- [Task description] Copy out again, unchanged, the listing below from the line that has "の両方に合わせて UI を調整することもできます。" through the line that has "Ink ツール バーのペン選択ツール*".
[Opening Records provided section]
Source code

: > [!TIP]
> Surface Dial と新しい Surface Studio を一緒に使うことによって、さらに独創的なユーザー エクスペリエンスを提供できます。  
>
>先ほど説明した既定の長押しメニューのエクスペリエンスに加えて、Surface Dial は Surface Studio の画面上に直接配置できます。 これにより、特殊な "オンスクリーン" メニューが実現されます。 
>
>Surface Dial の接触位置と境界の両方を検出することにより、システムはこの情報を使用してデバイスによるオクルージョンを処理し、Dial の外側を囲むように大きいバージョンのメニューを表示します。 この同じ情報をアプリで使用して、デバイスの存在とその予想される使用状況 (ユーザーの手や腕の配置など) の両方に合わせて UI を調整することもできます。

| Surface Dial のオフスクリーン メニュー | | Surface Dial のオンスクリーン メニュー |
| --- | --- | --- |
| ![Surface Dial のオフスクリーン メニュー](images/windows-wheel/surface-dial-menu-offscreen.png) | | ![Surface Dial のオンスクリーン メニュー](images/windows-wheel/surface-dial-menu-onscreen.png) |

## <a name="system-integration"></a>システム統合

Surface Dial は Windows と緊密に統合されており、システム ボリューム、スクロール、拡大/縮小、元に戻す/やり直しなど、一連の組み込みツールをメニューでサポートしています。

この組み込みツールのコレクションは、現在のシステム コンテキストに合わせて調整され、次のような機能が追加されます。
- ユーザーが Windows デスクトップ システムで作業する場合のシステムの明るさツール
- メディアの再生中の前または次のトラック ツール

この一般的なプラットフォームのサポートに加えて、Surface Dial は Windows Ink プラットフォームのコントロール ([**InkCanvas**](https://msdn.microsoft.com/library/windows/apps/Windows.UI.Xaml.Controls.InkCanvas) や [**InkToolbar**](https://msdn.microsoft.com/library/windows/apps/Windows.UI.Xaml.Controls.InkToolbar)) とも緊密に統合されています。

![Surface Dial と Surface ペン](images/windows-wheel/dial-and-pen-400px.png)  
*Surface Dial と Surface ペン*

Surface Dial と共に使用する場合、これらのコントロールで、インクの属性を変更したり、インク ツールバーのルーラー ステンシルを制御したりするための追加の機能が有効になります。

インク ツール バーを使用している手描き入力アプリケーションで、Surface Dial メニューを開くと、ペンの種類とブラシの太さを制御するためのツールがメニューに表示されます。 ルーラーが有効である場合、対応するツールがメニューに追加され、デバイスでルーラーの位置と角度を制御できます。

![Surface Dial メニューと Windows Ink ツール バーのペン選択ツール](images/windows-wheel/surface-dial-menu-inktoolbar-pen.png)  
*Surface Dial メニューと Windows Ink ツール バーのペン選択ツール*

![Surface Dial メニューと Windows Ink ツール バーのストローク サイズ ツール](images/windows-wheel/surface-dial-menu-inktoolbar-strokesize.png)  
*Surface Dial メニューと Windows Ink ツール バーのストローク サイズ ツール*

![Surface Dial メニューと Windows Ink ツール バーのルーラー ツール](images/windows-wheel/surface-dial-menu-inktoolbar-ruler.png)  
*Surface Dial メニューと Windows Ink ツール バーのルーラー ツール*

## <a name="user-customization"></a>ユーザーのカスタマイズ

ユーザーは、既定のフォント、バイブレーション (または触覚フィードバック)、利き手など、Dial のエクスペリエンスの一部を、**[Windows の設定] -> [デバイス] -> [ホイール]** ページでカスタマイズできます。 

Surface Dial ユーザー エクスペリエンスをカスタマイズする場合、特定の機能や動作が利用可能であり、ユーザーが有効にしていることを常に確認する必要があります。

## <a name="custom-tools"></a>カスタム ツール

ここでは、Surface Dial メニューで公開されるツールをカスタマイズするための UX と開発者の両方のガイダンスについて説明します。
[Closing Records provided section]
- [Result for this task]
>Surface Dial の接触位置と境界の両方を検出することにより、システムはこの情報を使用してデバイスによるオクルージョンを処理し、Dial の外側を囲むように大きいバージョンのメニューを表示します。 この同じ情報をアプリで使用して、デバイスの存在とその予想される使用状況 (ユーザーの手や腕の配置など) の両方に合わせて UI を調整することもできます。

| Surface Dial のオフスクリーン メニュー | | Surface Dial のオンスクリーン メニュー |
| --- | --- | --- |
| ![Surface Dial のオフスクリーン メニュー](images/windows-wheel/surface-dial-menu-offscreen.png) | | ![Surface Dial のオンスクリーン メニュー](images/windows-wheel/surface-dial-menu-onscreen.png) |

## <a name="system-integration"></a>システム統合

Surface Dial は Windows と緊密に統合されており、システム ボリューム、スクロール、拡大/縮小、元に戻す/やり直しなど、一連の組み込みツールをメニューでサポートしています。

この組み込みツールのコレクションは、現在のシステム コンテキストに合わせて調整され、次のような機能が追加されます。
- ユーザーが Windows デスクトップ システムで作業する場合のシステムの明るさツール
- メディアの再生中の前または次のトラック ツール

この一般的なプラットフォームのサポートに加えて、Surface Dial は Windows Ink プラットフォームのコントロール ([**InkCanvas**](https://msdn.microsoft.com/library/windows/apps/Windows.UI.Xaml.Controls.InkCanvas) や [**InkToolbar**](https://msdn.microsoft.com/library/windows/apps/Windows.UI.Xaml.Controls.InkToolbar)) とも緊密に統合されています。

![Surface Dial と Surface ペン](images/windows-wheel/dial-and-pen-400px.png)  
*Surface Dial と Surface ペン*

Surface Dial と共に使用する場合、これらのコントロールで、インクの属性を変更したり、インク ツールバーのルーラー ステンシルを制御したりするための追加の機能が有効になります。

インク ツール バーを使用している手描き入力アプリケーションで、Surface Dial メニューを開くと、ペンの種類とブラシの太さを制御するためのツールがメニューに表示されます。 ルーラーが有効である場合、対応するツールがメニューに追加され、デバイスでルーラーの位置と角度を制御できます。

![Surface Dial メニューと Windows Ink ツール バーのペン選択ツール](images/windows-wheel/surface-dial-menu-inktoolbar-pen.png)  
*Surface Dial メニューと Windows Ink ツール バーのペン選択ツール*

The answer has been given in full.